2/ Loading do not work : only 2 chunk are found (exif and xmp) :

digikam.dimg: "/mnt/data/photos/TESTS/METADATA/LR/LR.heic" : "HEIF" file identified Found 2 HEIF metadata chunck Parsing HEIF metadata chunck: Exif HEIF exif container found with size: 6998 Parsing HEIF metadata chunck: mime HEIF xmp container found with size: 354154 HEIF color profile found with size: 3144 HEIF image size: ( 3008 x 2000 ) Decoded HEIF image properties: size( 3008 x 2000 ), Alpha: false , Color depth : 8 HEIF data container: 0x7fd245385010 HEIC bytes per line: 9024 Color bytes depth: 8 Color multiplier: 1

HEIF file generated from JPEG file is available here :

https://drive.google.com/open?id=1GPI7RGlrL6uIusEfyDbmxxJeOL-9YLRE

(uploading is under progress)

Gilles Caulier

cgilles commented 5 years ago

More info:

Code to load metadata:

https://invent.kde.org/kde/digikam/blob/master/core/dplugins/dimg/heif/dimgheifloader_load.cpp#L174

Code to write metadata:

https://invent.kde.org/kde/digikam/blob/master/core/dplugins/dimg/heif/dimgheifloader_save.cpp#L457

Gilles Caulier

farindk commented 5 years ago

Yes, right, I forgot something. Please get the latest code from the 'iptc' branch and run it again.

cgilles commented 5 years ago

Excellent. It work perfectly now. Thanks you very much !

https://imgur.com/WkiZqPP

Gilles Caulier

Arthur111 commented 5 years ago

Seems according to Mr Caulier this issue is solved. Thank you to him. So this modification can now be merged with the master and i will close this issue.

cgilles commented 5 years ago

yes i confirm this file can be closed when code will be merged back from iptc branch to master

Gilles Caulier

farindk commented 2 years ago

There is currently some discussion about adding IPTC officially to the HEIF specification: https://github.com/MPEGGroup/FileFormat/issues/54

@cgilles: could you please give us your experience on this from your implementation in DigiKam? Is the IPTC metadata that you store in HEIF files actually used? How disturbing would it be if the ID of the IPTC metadata in HEIF files would change?

PS: I have quickly looked into the DigiKam source code. I see the code for writing IPTC (digikam/core/dplugins/dimg/heif/dimgheifloader_save.cpp:570), but I could not find the code that is reading it back.

cgilles commented 2 years ago

Hi,

Reading IPTC (as Exif, and XMP) is performed by Exiv2 library. This last one do not yet support writing operations in HEIF.

It's not a problem if a standard way is provided to store IPTC to HEIF. The metadata saved in HEIF by digiKam are for backup purpose. So don't hesitate to use a standard way for IPTC, we will adjust code in digiKam accordingly.

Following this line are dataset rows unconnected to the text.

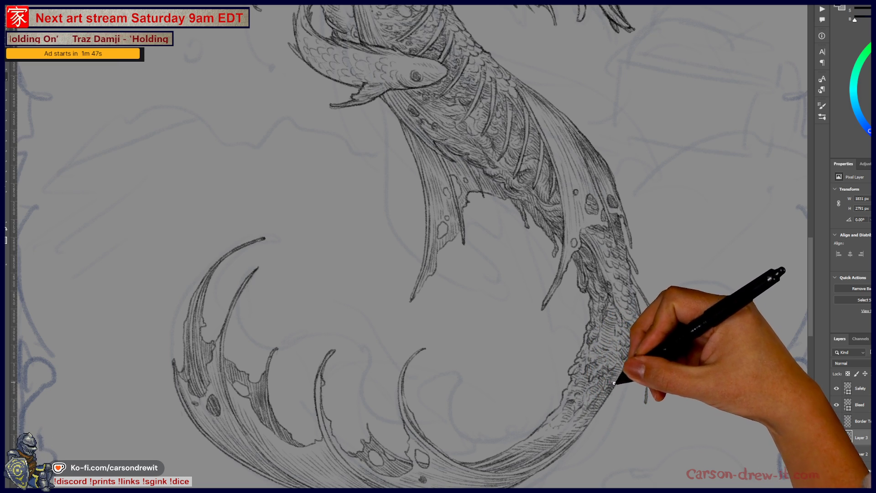
mouse_move(605, 315)
mouse_down()
mouse_move(664, 338)
mouse_move(636, 362)
mouse_move(651, 406)
mouse_move(684, 309)
mouse_up()
key(ctrl+minus)
key(ctrl+minus)
key(ctrl+plus)
key(ctrl+plus)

Actually, we embed libheif in digiKam core for the moment, and we need to use an updated and external dependency instead.

Best

Gilles Caulier

farindk commented 2 years ago

Thanks, @cgilles. Yes, it also seems fine to me to still replace the iptc ID with an official one. Especially since Exiv2 has not merged heif support yet into their master branch. I would probably provide an API function to find the iptc data which will accept both IDs for backwards compatibility.

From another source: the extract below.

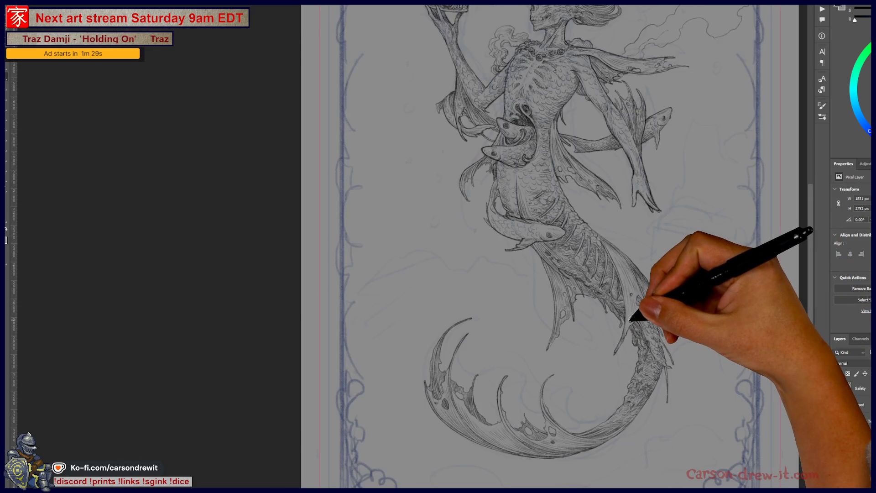
scroll(638, 301, up, 2)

avibrazil commented 2 years ago

Meanwhile exiftool has full HEIF support for reading and writing all types of tags.

farindk commented 2 years ago

@avibrazil According to https://exiftool.org/#supported, Exiftool does not support IPTC in HEIF.

avibrazil commented 2 years ago

Hummmm, maybe you are right. I need to check my tagged HEIFs to confirm what I've achieved. But I can assure you that exiftool now support XMP writing to HEIF. XMP is a broader and more modern standard than IPTC, and as far I can remember, all IPTC tags are also supported by XMP.

cgilles commented 2 years ago

No not all IPTC tags are supported by XMP, even if 85% are. This is why IPTC still important to support for interoperability. Of course XMP must be used instead if possible...